What's in Biden's new tax plan? ›

Cuts Taxes for Working Families and the Middle-Class

Going forward, in addition to honoring his pledge not to raise taxes on anyone earning less than $400,000 annually, President Biden's tax plan would cut taxes for middle- and low-income Americans by $765 billion over 10 years.

What will capital gains tax be in 2026? ›

Beginning in 2026, the starting points for the 15 percent and 20 percent rates for capital gains and qualified dividends will match the starting points for tax brackets applicable to ordinary income, as under pre-2018 law.

How does Biden's wealth tax work? ›

Under Biden's proposals, a 25% tax on those with more than $100 million would raise $500 billion over 10 years to help fund benefits such as child care and paid parental leave.

Do you pay capital gains after age 65? ›

Whether you're 65 or 95, seniors must pay capital gains tax where it's due.

At what age do you not pay capital gains? ›

Capital Gains Tax for People Over 65. For individuals over 65, capital gains tax applies at 0% for long-term gains on assets held over a year and 15% for short-term gains under a year.
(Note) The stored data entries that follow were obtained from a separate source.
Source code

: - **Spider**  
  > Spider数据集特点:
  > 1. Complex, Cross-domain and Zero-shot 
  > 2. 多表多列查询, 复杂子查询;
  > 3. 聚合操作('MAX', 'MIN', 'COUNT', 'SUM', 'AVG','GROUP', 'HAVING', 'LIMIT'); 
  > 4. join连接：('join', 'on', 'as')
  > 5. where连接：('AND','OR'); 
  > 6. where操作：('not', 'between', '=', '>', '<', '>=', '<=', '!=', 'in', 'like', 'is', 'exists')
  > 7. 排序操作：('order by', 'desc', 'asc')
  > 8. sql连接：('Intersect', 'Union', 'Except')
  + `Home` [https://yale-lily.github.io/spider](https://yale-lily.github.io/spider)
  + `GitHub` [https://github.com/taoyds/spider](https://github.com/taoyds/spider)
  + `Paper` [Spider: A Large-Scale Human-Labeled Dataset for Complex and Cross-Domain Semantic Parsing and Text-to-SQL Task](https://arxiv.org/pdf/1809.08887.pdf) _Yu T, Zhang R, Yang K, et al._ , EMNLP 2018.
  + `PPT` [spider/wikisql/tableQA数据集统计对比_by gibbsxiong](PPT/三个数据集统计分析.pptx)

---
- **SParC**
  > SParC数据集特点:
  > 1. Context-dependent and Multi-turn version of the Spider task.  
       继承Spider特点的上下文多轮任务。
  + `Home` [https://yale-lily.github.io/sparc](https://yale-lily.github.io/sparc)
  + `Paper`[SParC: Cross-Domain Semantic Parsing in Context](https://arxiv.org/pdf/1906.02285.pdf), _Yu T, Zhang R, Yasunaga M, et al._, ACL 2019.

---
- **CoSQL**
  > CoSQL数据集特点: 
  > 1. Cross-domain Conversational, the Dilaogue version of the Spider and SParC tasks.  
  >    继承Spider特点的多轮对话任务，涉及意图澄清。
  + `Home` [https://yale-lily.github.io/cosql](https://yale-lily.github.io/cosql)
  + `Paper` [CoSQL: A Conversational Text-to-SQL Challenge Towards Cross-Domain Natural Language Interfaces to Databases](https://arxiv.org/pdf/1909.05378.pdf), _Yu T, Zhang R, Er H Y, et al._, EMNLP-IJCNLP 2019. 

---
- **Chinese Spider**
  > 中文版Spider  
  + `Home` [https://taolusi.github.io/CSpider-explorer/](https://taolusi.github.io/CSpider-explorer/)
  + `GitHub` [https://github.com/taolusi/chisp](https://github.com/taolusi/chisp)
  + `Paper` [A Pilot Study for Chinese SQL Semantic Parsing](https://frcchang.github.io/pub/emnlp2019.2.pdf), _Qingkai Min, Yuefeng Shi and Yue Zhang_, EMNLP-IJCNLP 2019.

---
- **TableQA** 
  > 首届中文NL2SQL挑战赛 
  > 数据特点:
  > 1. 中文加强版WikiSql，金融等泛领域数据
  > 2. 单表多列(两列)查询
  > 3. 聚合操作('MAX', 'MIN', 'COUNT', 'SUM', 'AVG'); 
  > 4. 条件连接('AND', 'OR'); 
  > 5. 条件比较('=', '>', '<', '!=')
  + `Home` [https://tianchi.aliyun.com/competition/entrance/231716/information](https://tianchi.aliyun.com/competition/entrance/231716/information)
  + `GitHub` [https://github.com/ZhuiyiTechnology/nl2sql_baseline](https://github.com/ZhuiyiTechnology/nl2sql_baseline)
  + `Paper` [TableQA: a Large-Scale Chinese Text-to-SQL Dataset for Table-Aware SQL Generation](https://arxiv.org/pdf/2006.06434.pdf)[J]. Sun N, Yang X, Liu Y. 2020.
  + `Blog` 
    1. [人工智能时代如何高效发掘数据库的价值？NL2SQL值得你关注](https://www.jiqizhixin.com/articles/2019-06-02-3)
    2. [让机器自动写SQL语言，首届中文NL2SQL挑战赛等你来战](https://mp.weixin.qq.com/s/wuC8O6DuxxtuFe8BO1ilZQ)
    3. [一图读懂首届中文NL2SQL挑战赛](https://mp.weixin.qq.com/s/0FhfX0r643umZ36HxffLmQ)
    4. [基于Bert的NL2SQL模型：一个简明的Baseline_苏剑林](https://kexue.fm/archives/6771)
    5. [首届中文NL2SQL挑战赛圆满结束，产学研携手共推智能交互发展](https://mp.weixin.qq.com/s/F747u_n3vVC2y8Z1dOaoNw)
Despite age, the IRS determines tax based on asset sale profits, with no special breaks for those 65 and older.

What income pays no capital gains tax? ›

For the 2024 tax year, individual filers won't pay any capital gains tax if their total taxable income is $47,025 or less. The rate jumps to 15 percent on capital gains, if their income is $47,026 to $518,900. Above that income level the rate climbs to 20 percent.

What is an example of an unrealized capital gain? ›

unrealized gains. Gains that are "on paper" only are called "unrealized gains." For example, if you bought a share for $10 and it's now worth $12, you have an unrealized gain of $2. You won't pay any taxes until you sell the share.

Do billionaires get taxed on unrealized gains? ›

The President's Billionaires' Minimum Income Tax works differently. Instead of mark-to-market taxation, very wealthy people would be required to pay a minimum tax equal to at least 25 percent of what we could call their “true income,” including both traditional taxable income and unrealized capital gains.

Do you have to report unrealized gains? ›

Unlike realized capital gains and losses, unrealized gains and losses are not reported to the IRS. But investors and companies often record them on their balance sheets to indicate the changes in values of any assets (or debts) that haven't been realized or settled as of yet.

What is the current capital gains tax rate? ›

Long-term capital gains tax is a tax applied to assets held for more than a year. The long-term capital gains tax rates are 0 percent, 15 percent and 20 percent, depending on your income. These rates are typically much lower than the ordinary income tax rate.